Is metric space $(\left<0,\infty\right),d_E)$ local compact complete separable?

Question

Consider metric space $(X,d_E)$, where $X=\left<0,\infty\right)$ and $d_E(x,y)=|x-y|$. I would like to show that $(X,d_E)$ is local compact complete separable metric space.

I think that if I take $\mathbb{Q}^+_0$, which is the countable set, then $\overline{\mathbb{Q}^+_0}=\left<0,\infty\right)$. It means that $(X,d_E)$ is separable space.

Intuitively I think that $(X,d_E)$ is also complete space, because $(\mathbb{R},d_E)$ is complete space and my new set is $\left<0,\infty\right)$, so the only one problem can be with number $0$ but $0\in\left<0,\infty\right)$.

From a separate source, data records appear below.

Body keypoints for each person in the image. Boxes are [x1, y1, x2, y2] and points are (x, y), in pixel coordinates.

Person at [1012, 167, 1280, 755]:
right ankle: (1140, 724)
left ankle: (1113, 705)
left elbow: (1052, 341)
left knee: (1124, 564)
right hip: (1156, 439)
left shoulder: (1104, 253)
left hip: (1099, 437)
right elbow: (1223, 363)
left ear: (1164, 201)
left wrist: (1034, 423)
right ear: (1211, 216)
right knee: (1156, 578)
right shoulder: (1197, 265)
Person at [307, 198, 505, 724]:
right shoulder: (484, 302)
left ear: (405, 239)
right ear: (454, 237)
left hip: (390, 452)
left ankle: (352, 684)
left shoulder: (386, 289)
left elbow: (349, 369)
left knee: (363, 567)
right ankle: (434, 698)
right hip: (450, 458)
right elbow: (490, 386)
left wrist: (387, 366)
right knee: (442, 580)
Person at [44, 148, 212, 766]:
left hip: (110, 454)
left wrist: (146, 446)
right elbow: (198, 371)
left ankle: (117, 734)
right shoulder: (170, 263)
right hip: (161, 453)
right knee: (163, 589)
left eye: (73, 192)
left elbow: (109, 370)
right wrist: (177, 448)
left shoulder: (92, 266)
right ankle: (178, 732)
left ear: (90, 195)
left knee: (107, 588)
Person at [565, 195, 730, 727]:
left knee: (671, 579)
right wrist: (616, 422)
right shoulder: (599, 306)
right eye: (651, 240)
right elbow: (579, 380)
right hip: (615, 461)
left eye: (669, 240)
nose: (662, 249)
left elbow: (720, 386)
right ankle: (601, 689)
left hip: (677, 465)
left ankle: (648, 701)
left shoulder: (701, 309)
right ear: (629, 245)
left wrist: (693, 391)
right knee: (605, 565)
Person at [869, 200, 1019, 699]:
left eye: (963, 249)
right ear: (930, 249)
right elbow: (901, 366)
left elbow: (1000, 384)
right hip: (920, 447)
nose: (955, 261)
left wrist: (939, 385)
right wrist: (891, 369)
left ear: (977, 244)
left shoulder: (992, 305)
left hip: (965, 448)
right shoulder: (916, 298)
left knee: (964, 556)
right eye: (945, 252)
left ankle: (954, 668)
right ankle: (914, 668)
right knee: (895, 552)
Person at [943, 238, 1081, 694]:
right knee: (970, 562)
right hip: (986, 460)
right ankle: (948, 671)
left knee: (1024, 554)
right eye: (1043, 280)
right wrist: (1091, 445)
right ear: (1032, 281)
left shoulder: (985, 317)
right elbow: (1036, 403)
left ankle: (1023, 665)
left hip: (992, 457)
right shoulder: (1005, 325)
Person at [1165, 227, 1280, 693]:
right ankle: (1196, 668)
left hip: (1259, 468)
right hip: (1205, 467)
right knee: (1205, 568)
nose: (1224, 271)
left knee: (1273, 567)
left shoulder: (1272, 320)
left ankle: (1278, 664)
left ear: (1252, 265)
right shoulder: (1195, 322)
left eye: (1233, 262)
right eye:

Finally I have troubles with local compactness. So any help will be appreciated. Thank you very much.

Answer 1

First note that your metric $d_E$ is the "usual" norm that we endow on $\mathbb{R}$, which is well-known to be complete. Thus, the topology of $(X,d_E)$ is the same as the subspace topology inherited from $(\mathbb{R},d_E)$.

• $(X,d_E)$ is locally compact, as a closed subspace of a locally compact space is locally compact.

• $(X,d_E)$ is complete, as a closed subspace of a complete space is complete.

• $(X,d_E)$ is separable, as indeed $\mathbb{Q}^+$ is a countable dense subset of $X$. Alternatively, a metric space is separable iff it is second countable, and subspaces of a second countable space are second countable.